NOW… it’s suddenly not the right thing to pay for educating ALL children. NOW we should only pay for the kids who attend DISTRICT public schools. Not just ANY public school. Charters, and other options, you see, threaten the monopoly (and let’s face it.. the unions too; but that’s becoming an old saw as well.)

I guess all I want at this point in the debate is a little intellectual and moral honesty. If you are a Liberal and you believe Public Charter schools are all bad and shouldn’t exist because they are “pulling, stripping, stealing” money away from the district public schools, then pretty-please agree to the following… at least in principle:

1) Public School funding is really about funding “certain” children and not all children. IF you want to choose to go to a public school — ANY SCHOOL — that isn’t unionized or operates in a manner other than in a politically controlled district using master contracts that citizens can’t approve personally, you should have to pay for it yourself, just like all the other “rich” people who pay for private schooling. Your tax dollars can’t go to private schools or non-district schools. It hurts our old district schooling system too much and it hurts the children left in the poorly performing schools when you take your money and children out of the system. These systems must be fixed, no matter what the cost; even if it cheats some children out of a decent education.

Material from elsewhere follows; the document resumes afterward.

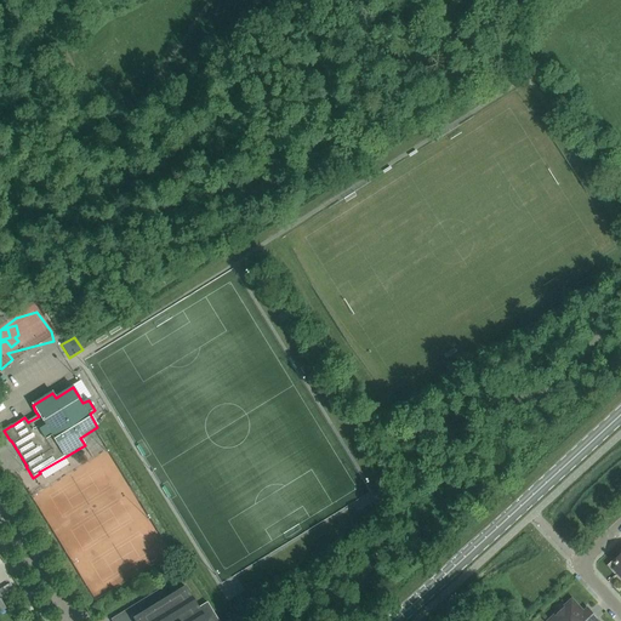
[(218,620),(208,603),(198,609),(184,587),(167,598),(161,590),(110,620),(218,620)]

2) Yes, yes, yes… I agree that charter schools are really public schools. I’ve been using the “charter schools aren’t public schools” and “charters get to pick and choose their students” lie because it furthers my agenda, which again, is the following: MY district school deserves taxpayer money before OTHER public schools and other educational choices receive money. The end justifies the means.

3) I realize that poor and “at-risk” children also might have parents who want to take advantage of charters or even vouchers. I feel for them. I really do. I’m a Liberal after all. We really really feel for these kids. That said, I have to admit that even though these options might in fact help these poor and disadvantaged students, it might actually hurt MY school district, therefore I can not support even poor and disadvantaged children receiving taxpayer support for THEIR choice to leave their assigned school district. It puts too many other kids at risk. And besides, how can we be sure the parents of poor and at-risk kids know what they’re doing? They can’t possibly know what’s best for their child’s education. They aren’t the professionals.

4) I’m still for choice!! I just have to look out for MY CHOICES first. You know what I mean? Therefore, I will work hard with my political friends and lobbyists in the statehouse, paid for with donations from my union dues, do make sure that all workable educational choice and reform ideas are aborted before they become viable law. I will, though, in the spirit of intellectual honesty, stop blaming Bush and NCLB for all of the problems we have today with our public school districts, especially with the prospect that Obama’s Race to the Top plan will be NCLB on crack!!

SEE!! That wasn’t so hard, was it? You really can be a pro choice Liberal and at the same time, deny ‘certain’ children their right to a good education of their parents’ choice. And people will probably still like you.

Admit these things, my liberal friends, public school district apologists and opponents in playful and philosophical discourse and I bet we can start to have more honest conversations about the future of education reform.